Interesting! Thanks for posting.


----------



## danreid27 (Dec 30, 2018)

Thanx, I thought it was pretty neat too! :wink:


----------



## ryan2388 (Jan 31, 2019)

To think if they had compounds in the medieval times lol. Cool Video.


----------



## huteson2us2 (Jun 22, 2005)

I call BS on the #100 low poundage yew longbow. I guess they make old men a lot stronger for this video. I also remember the lighting of the Olympic torch a few years ago with a flaming arrow.


----------



## dcz (Feb 13, 2019)

The arrows looked pretty heavy and seemed to start out fairly fast. Seems likely it was a pretty heavy draw. He did not hold long enough to see how well he would do if he were to take time to aim.


----------



## EdmundPenyngton (Dec 25, 2018)

I'm not sure there was much aiming to be done with a 100+ lb english warbow. Ideally, you'd have a thousand of your countrymen standing beside you firing arrows at the same time you did. As long as all your shots landed in the same general area it'd be hard to miss the army you were shooting at. Accuracy by volume, so to speak.

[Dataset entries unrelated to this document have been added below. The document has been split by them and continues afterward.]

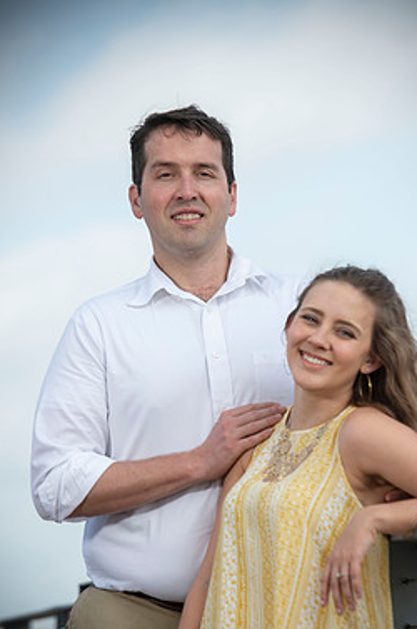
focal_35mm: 203
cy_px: 367
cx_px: 246
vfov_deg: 10.1
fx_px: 3540
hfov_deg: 6.7
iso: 50
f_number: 5.6
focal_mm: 170
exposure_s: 1/200
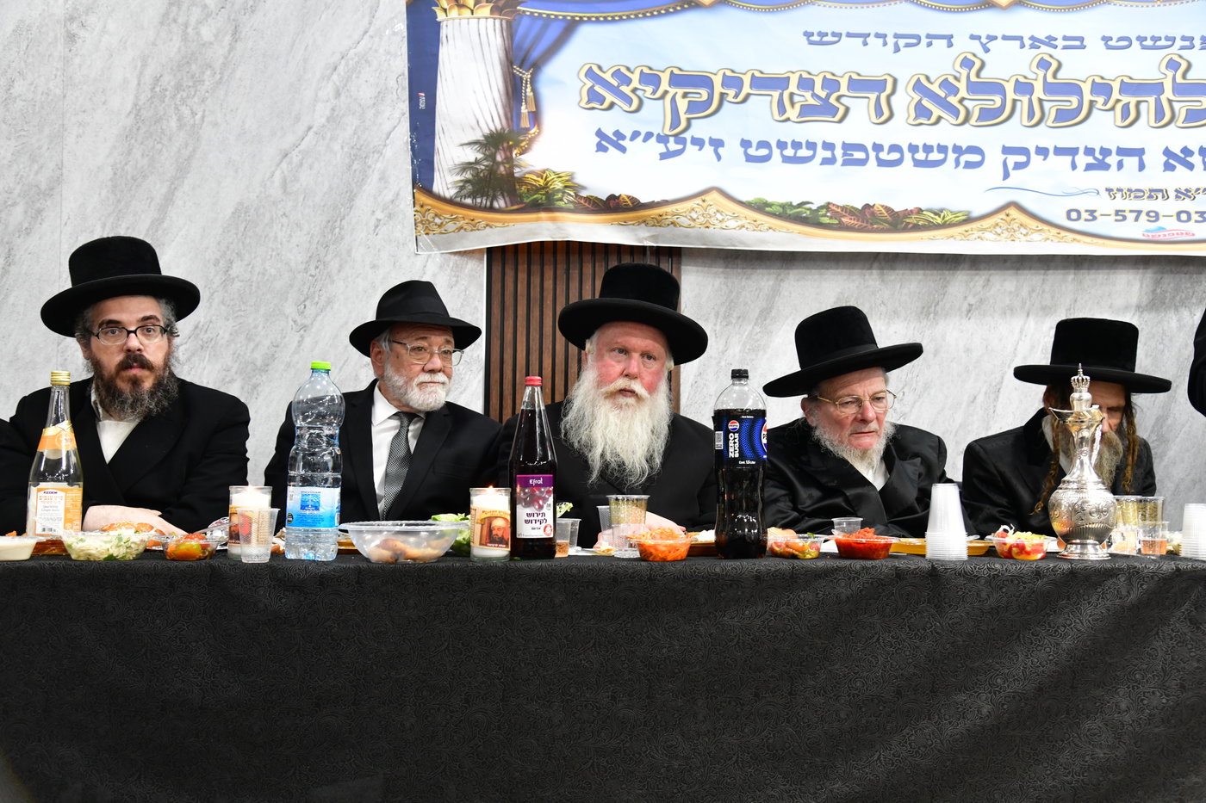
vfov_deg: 35.0
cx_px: 603
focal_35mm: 38
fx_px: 1273
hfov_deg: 50.7
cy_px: 402
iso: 2000
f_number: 5.6
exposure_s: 1/100
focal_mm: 38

I'd love to see what a 1/2" shaft from a 100 lb longbow could do to a target at 20 yards though. Probably blow clean through it.


----------



## hick6217 (Dec 8, 2018)

It's too bad modern bows shoot to fast for a flame, could make backyard shooting much more interesting...


----------



## VictoriaFlow (Dec 11, 2019)

great vid, thanks for sharing!


----------



## BlkArrow (Apr 6, 2013)

Interesting.
My friend, who got me into archery, was tasked with lighting the flame at the B.C. Games like they did at the Barcelona Olympics many years ago. I believe they got napalm, with great difficulty, from the military for his arrow. They could not come up with anything that wouldn't go out.


----------